- Written by: Rick Garman
- Story by: Rachael Leigh Cook Rick Garman
- Directed by: Scott Smith
- Starring: Rachael Leigh Cook Niall Matter
- Countries of origin: United States Canada

Production
- Producers: Jamie Goehring Trevor McWhinney
- Cinematography: Ron Stannett
- Editor: Ron E. Yoshida
- Production companies: Muse Entertainment Production Head First Productions

Original release
- Network: Hallmark Channel
- Release: January 13, 2018

= Frozen in Love =

2018 television romantic drama film directed by Scott Smith

Frozen in Love is a 2018 American-Canadian made for television romantic drama film directed by Scott Smith and starring Rachael Leigh Cook and Niall Matter. It was developed from an original idea by Cook. The film was produced by the Hallmark Channel and premiered on their network in the United States on January 13, 2018, as part of their 'Winterfest' season.

==Plot==

Bookstore owner Mary Cartwright (Rachael Leigh Cook) is struggling to make ends meet in order to keep her bookstore open. Adam Clayborn (Niall Matter) is a hockey player who got booted from his third game due to a disagreement with the referee causing his hockey team's manager/ex-girlfriend Erica Parker (Tammy Gillis) to suspend him from the upcoming hockey games until further notice. Mary is given the opportunity to turn her fortunes round in the form of an image makeover, but must work with Adam Clayborn in return under the supervision of public relations worker Janet Dunleavy (Sandy Sidhu) who has connections with Erica. Can the two overcome their animosity, and mutual attraction, to improve both their images?

==Cast==
- Rachael Leigh Cook as Mary Campbell
- Niall Matter as Adam Clayborn
- Madison Smith as Tyler Campbell
- Victor Zinck Jr. as Chuck Forman
- Tammy Gillis as Erica Parker
- Sandy Sidhu as Janet Dunleavy
- Jessie Fraser as Sarah Forman
- Sebastian Billingsley-Rodriguez as Graham Forman
- Mason McKenzie as Noah

==Development==
The film was developed from an original idea by actress Rachael Leigh Cook, who also stars in the film. She had an idea for the plot several years previously, and realized that it could work as a Hallmark Channel project. Along with producer Jim Head, she pitched the idea to the channel in the summer of 2017, and they subsequently picked it up.

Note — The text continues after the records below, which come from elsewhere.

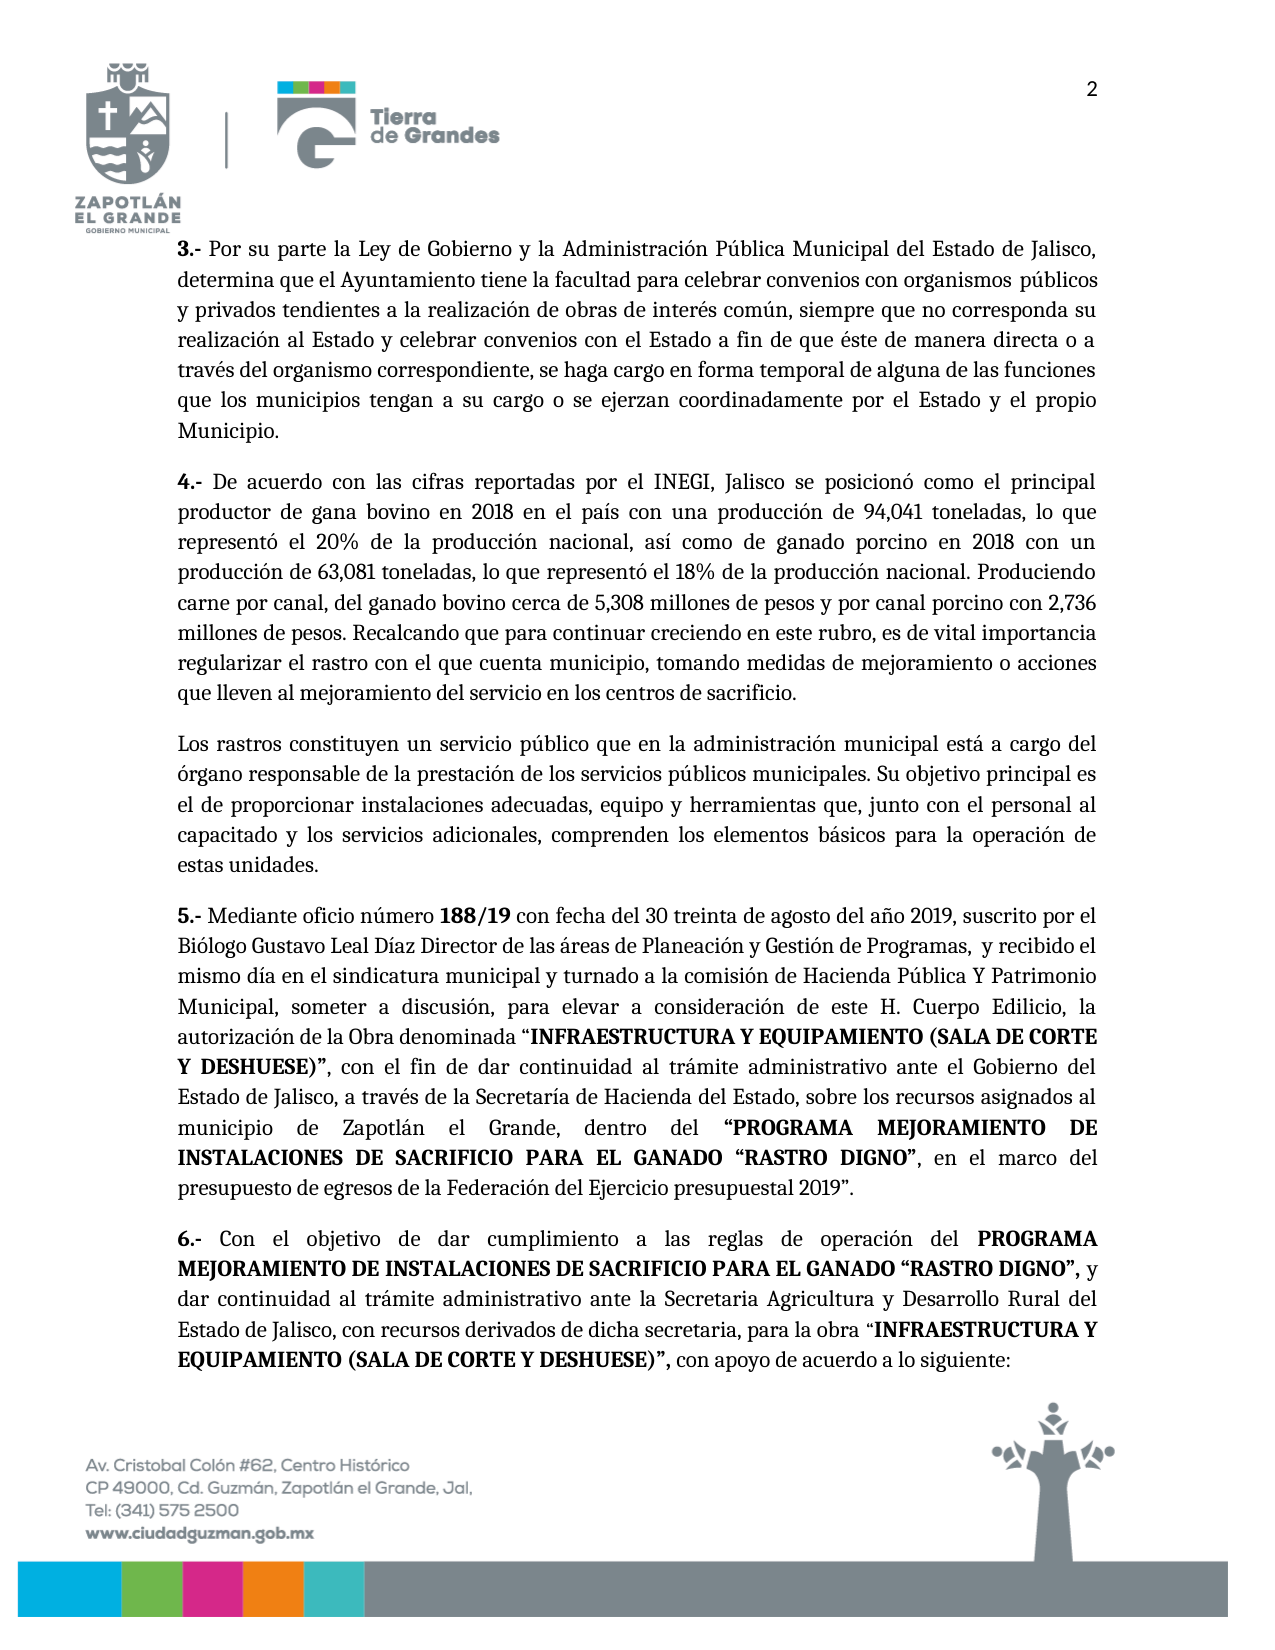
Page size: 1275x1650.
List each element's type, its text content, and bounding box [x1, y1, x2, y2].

text 3.- Por su parte la Ley de Gobierno y la Administración Pública Municipal del Estado de Jalisco, determina que el Ayuntamiento tiene la facultad para celebrar convenios con organismos públicos y privados tendientes a la realización de obras de interés común, siempre que no corresponda su realización al Estado y celebrar convenios con el Estado a fin de que éste de manera directa o a través del organismo correspondiente, se haga cargo en forma temporal de alguna de las funciones que los municipios tengan a su cargo o se ejerzan coordinadamente por el Estado y el propio Municipio. [177, 236, 1098, 444]
text 4.- De acuerdo con las cifras reportadas por el INEGI, Jalisco se posicionó como el principal productor de gana bovino en 2018 en el país con una producción de 94,041 toneladas, lo que representó el 20% de la producción nacional, así como de ganado porcino en 2018 con un producción de 63,081 toneladas, lo que representó el 18% de la producción nacional. Produciendo carne por canal, del ganado bovino cerca de 5,308 millones de pesos y por canal porcino con 2,736 millones de pesos. Recalcando que para continuar creciendo en este rubro, es de vital importancia regularizar el rastro con el que cuenta municipio, tomando medidas de mejoramiento o acciones que lleven al mejoramiento del servicio en los centros de sacrificio. [177, 468, 1098, 706]
text 5.- Mediante oficio número 188/19 con fecha del 30 treinta de agosto del año 2019, suscrito por el Biólogo Gustavo Leal Díaz Director de las áreas de Planeación y Gestión de Programas, y recibido el mismo día en el sindicatura municipal y turnado a la comisión de Hacienda Pública Y Patrimonio Municipal, someter a discusión, para elevar a consideración de este H. Cuerpo Edilicio, la autorización de la Obra denominada “INFRAESTRUCTURA Y EQUIPAMIENTO (SALA DE CORTE Y DESHUESE)”, con el fin de dar continuidad al trámite administrativo ante el Gobierno del Estado de Jalisco, a través de la Secretaría de Hacienda del Estado, sobre los recursos asignados al municipio de Zapotlán el Grande, dentro del “PROGRAMA MEJORAMIENTO DE INSTALACIONES DE SACRIFICIO PARA EL GANADO “RASTRO DIGNO”, en el marco del presupuesto de egresos de la Federación del Ejercicio presupuestal 2019”. [177, 903, 1098, 1201]
text Los rastros constituyen un servicio público que en la administración municipal está a cargo del órgano responsable de la prestación de los servicios públicos municipales. Su objetivo principal es el de proporcionar instalaciones adecuadas, equipo y herramientas que, junto con el personal al capacitado y los servicios adicionales, comprenden los elementos básicos para la operación de estas unidades. [177, 731, 1098, 878]
picture [0, 1382, 1264, 1650]
text 6.- Con el objetivo de dar cumplimiento a las reglas de operación del PROGRAMA MEJORAMIENTO DE INSTALACIONES DE SACRIFICIO PARA EL GANADO “RASTRO DIGNO”, y dar continuidad al trámite administrativo ante la Secretaria Agricultura y Desarrollo Rural del Estado de Jalisco, con recursos derivados de dicha secretaria, para la obra “INFRAESTRUCTURA Y EQUIPAMIENTO (SALA DE CORTE Y DESHUESE)”, con apoyo de acuerdo a lo siguiente: [177, 1226, 1098, 1373]
picture [0, 3, 1275, 255]
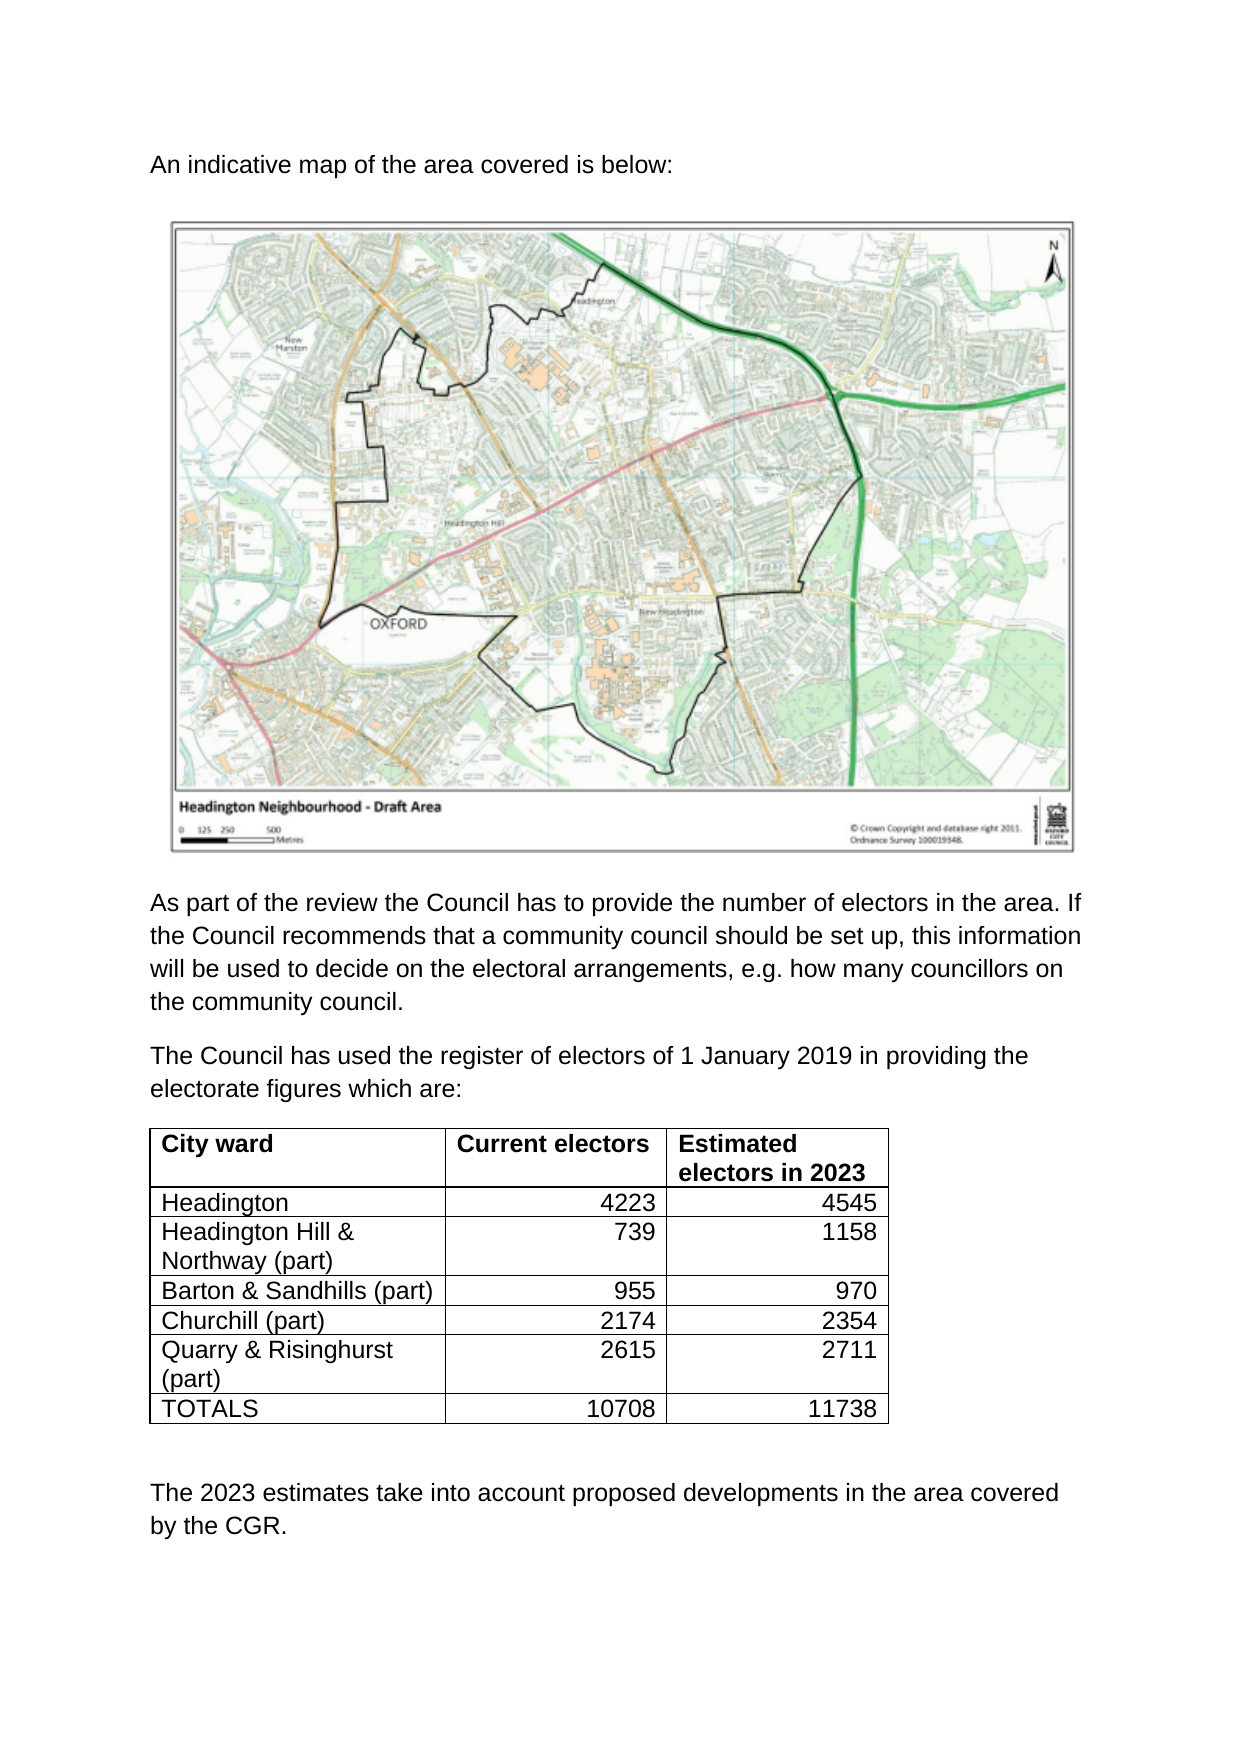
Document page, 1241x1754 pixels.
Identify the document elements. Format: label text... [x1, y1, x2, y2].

In November 2017, Hallmark announced four new original movies, including Frozen in Love, to be broadcast as a part of their 'Winterfest 2018' seasoning of programming in January 2018.

==Filming==

Filming took place in British Columbia in November and December 2017, with location filming in Revelstoke downtown, the Revelstoke Forum, Grizzly Plaza and at Revelstoke Mountain Resort. Whilst the bookstore scenes were filmed on a specially built set, the library scenes were filmed in Maple Ridge Public Library.

==Broadcast==

The film premiered on the Hallmark Channel on January 13, 2018, as part of their Winterfest season of programming.